Back in May, 2011 I read an interesting article http://chronicle.com/article/The-Slow-Motion-Mobile-Campus/127380/ about how students at Stanford University were loaned iPads to help them with their studies. On the face of it Stanford University would seem an ideal choice to try such an experiment – a well financed and technologically advanced campus – as the article points out – “…birthplace of Google, Yahoo and Cisco…” and students who use the latest mobile devices in their everyday lives. Before embarking on such a venture Stanford had already taken the precaution to survey its 200 iPhone using students and found out that they were “digitally obsessed”. Armed with this information Stanford’s School of Medicine decided, in August 2010, to loan an iPad to each new student in the hope that this would reduce the need for students to print out their course material and encourage more innovative ways of learning as they moved around the campus. With such a scenario you would think everything would go smoothly and the iPads would be readily embraced by the students. However, their findings were quite surprising. Rather than accessing everything online, the students still demanded printed notes and half the students stopped using their iPads after a few weeks into the new term. So what went wrong and what can we learn from Stanford’s experience?
The main problems and issued encountered can be summarized as follows –
- Handing out an iPad or an iPhone to every student and expecting them to get on with it is not enough
- Expensive investment in campus infrastructure to support mobile technology is essential i.e. wireless networks need to be reliable and extensive, mobile devices put a huge strain on wireless networks and students will get frustrated if the network is constantly down
- If you want mobile technology to be used for learning, the course needs to be structured and taught with mobile technology in mind. Regarding mobile technology as a useful bolt on to an existing course is no good, you need to make sure that the course is designed for or is suitable for mobile technology.

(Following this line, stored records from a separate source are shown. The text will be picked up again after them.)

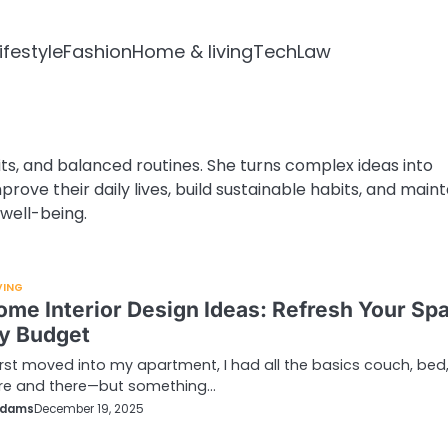
ifestyle
Fashion
Home & living
Tech
Law
ts, and balanced routines. She turns complex ideas into
rove their daily lives, build sustainable habits, and maint
well-being.
VING
ome Interior Design Ideas: Refresh Your Sp
y Budget
irst moved into my apartment, I had all the basics couch, bed
ere and there—but something…
Adams
December 19, 2025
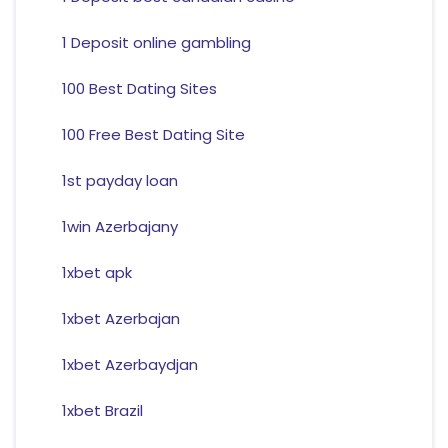
1 Deposit online gambling
100 Best Dating Sites
100 Free Best Dating Site
1st payday loan
1win Azerbajany
1xbet apk
1xbet Azerbajan
1xbet Azerbaydjan
1xbet Brazil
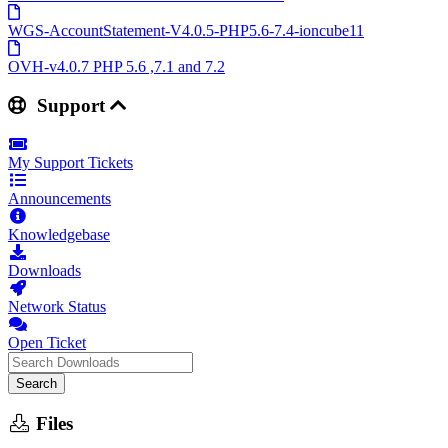
WGS-AccountStatement-V4.0.5-PHP5.6-7.4-ioncube11
OVH-v4.0.7 PHP 5.6 ,7.1 and 7.2
Support
My Support Tickets
Announcements
Knowledgebase
Downloads
Network Status
Open Ticket
Search
Files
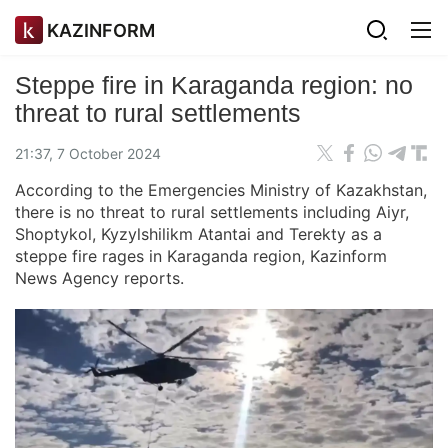
KAZINFORM
Steppe fire in Karaganda region: no
threat to rural settlements
21:37, 7 October 2024
According to the Emergencies Ministry of Kazakhstan,
there is no threat to rural settlements including Aiyr,
Shoptykol, Kyzylshilikm Atantai and Terekty as a
steppe fire rages in Karaganda region, Kazinform
News Agency reports.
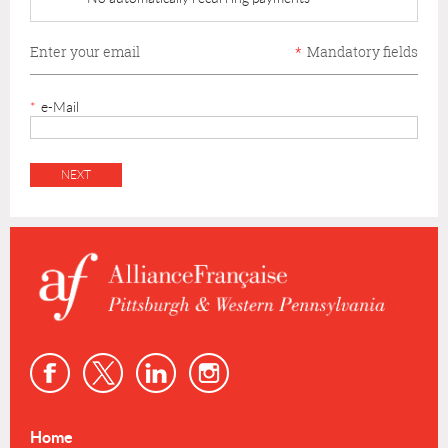
Enter your email
*
Mandatory fields
*
e-Mail
Home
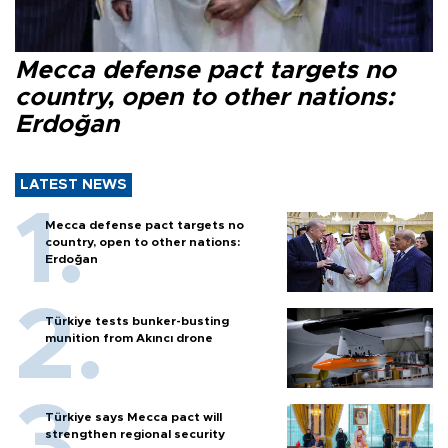
Mecca defense pact targets no
country, open to other nations:
Erdoğan
LATEST NEWS
Mecca defense pact targets no
country, open to other nations:
Erdoğan
Türkiye tests bunker-busting
munition from Akıncı drone
Türkiye says Mecca pact will
strengthen regional security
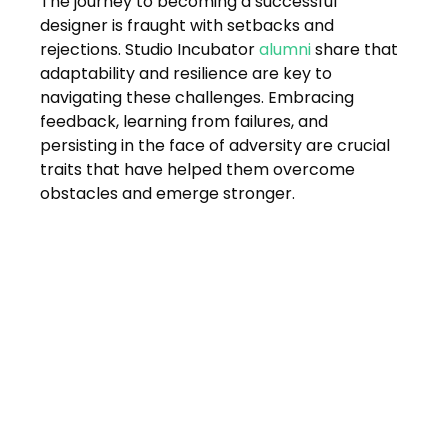
The journey to becoming a successful 
designer is fraught with setbacks and 
rejections. Studio Incubator 
alumni
 share that 
adaptability and resilience are key to 
navigating these challenges. Embracing 
feedback, learning from failures, and 
persisting in the face of adversity are crucial 
traits that have helped them overcome 
obstacles and emerge stronger.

- Some subjects lend themselves more readily to mobile technology than others. For example, the iPads were useful for students attending an anatomy class because they could draw and annotate structures easily, as a consequence, “80 percent of medical students used their iPads for that class, compared with 40 to 60 percent in other classes.”
- Think carefully about which students/years are going to receive the mobile technology. iPads may not be useful for 1st year students but ideal for students who are on clinic.
- It is important not to adopt a “top down” approach, trying to impose new technology onto students will not work. Stanford found that the successful take up of mobile technology is more likely if it is student led. A more co-operative approach which encourages lecturers, staff and students to work together to see what works and how it can be used is a better strategy.
- Finally, it is important to be patient and to have realistic expectations. Adopting new ways of learning and accessing material takes time, the process can be slow and progress can be uneven.
This Autumn (September, 2011) it was announced that 4th year medical students at Manchester University would be offered an iPad 2 to help them with their studies, more information can be found at http://www.imedicalapps.com/2011/09/uk-medical-school-apple-ipad-manchester-medical-school and also a report in The Mancunion at http://www.student-direct.co.uk/2011/10/03/manchester-medics-to-get-free-ipads.
It will be interesting to see how the students at Manchester react to their iPads – will they find them useful or will they encounter difficulties accessing wireless networks? The problems of negotiating between academic and NHS networks can be a problem.